Search the listing for the word "deeper" and return each line that contains it.

→ **Provided entries**:
----

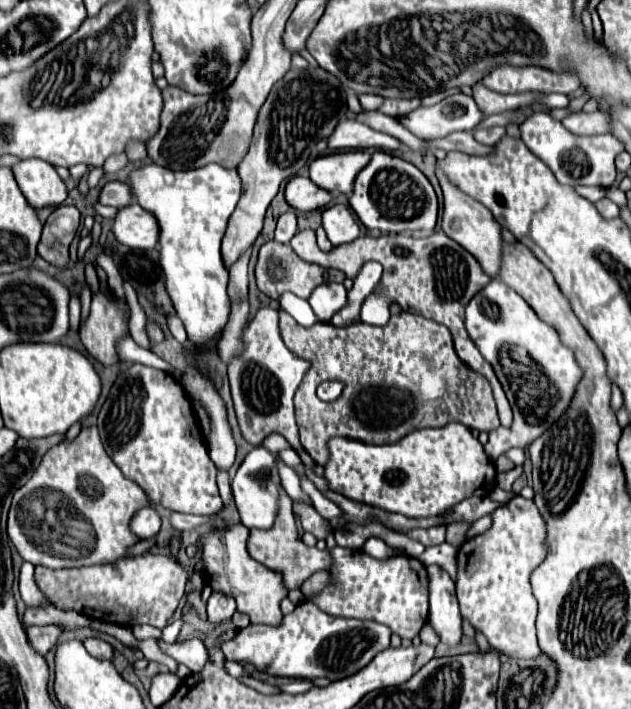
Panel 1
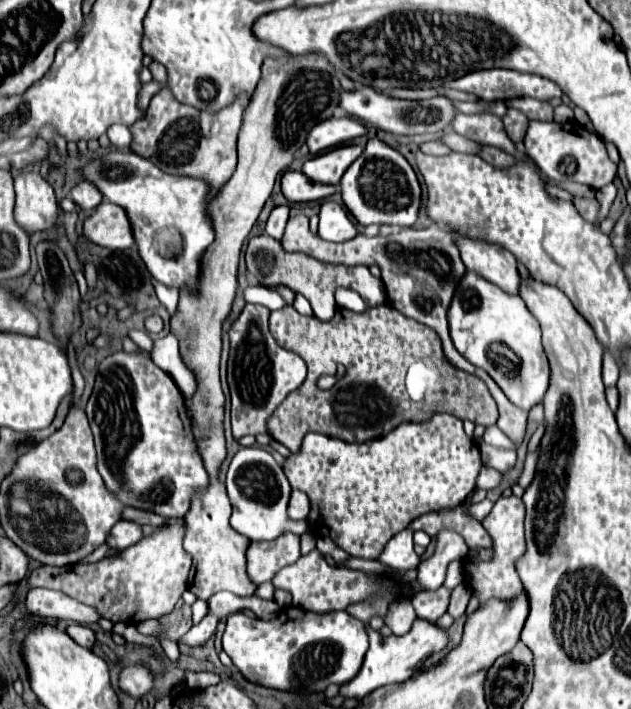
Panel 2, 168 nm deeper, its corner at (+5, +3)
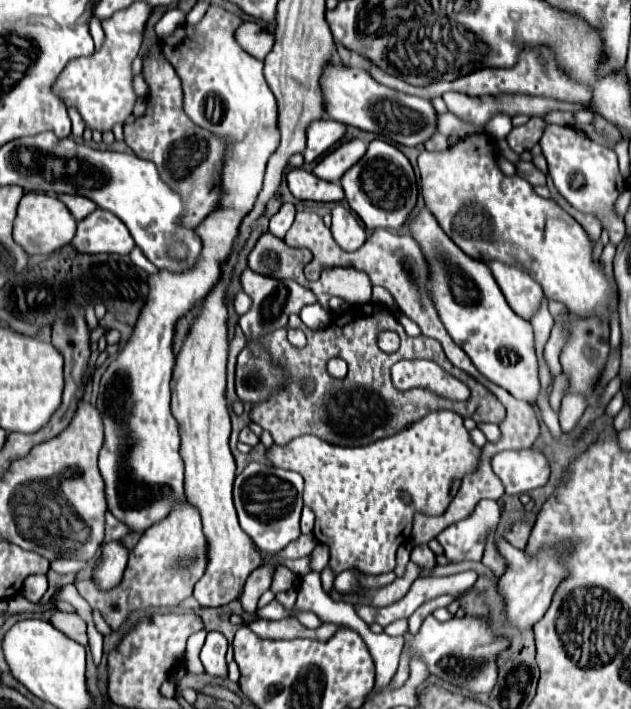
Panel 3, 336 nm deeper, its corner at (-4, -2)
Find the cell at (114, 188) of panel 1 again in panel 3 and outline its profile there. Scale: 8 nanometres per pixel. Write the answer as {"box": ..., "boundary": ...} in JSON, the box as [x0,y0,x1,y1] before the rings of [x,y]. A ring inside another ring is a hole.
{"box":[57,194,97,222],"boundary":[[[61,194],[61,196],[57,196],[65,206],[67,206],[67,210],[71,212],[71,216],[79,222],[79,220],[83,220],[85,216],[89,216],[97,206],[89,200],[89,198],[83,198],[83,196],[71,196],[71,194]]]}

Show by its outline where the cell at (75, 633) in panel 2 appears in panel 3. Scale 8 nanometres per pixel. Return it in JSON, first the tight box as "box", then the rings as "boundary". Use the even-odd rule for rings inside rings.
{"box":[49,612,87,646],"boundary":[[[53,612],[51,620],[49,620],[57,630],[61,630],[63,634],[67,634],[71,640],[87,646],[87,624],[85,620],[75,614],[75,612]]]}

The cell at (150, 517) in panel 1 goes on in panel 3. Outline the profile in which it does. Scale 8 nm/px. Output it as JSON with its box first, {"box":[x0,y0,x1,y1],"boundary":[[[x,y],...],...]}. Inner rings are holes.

----

→ **Reply to the exercise**:
Panel 2, 168 nm deeper, its corner at (+5, +3)
Panel 3, 336 nm deeper, its corner at (-4, -2)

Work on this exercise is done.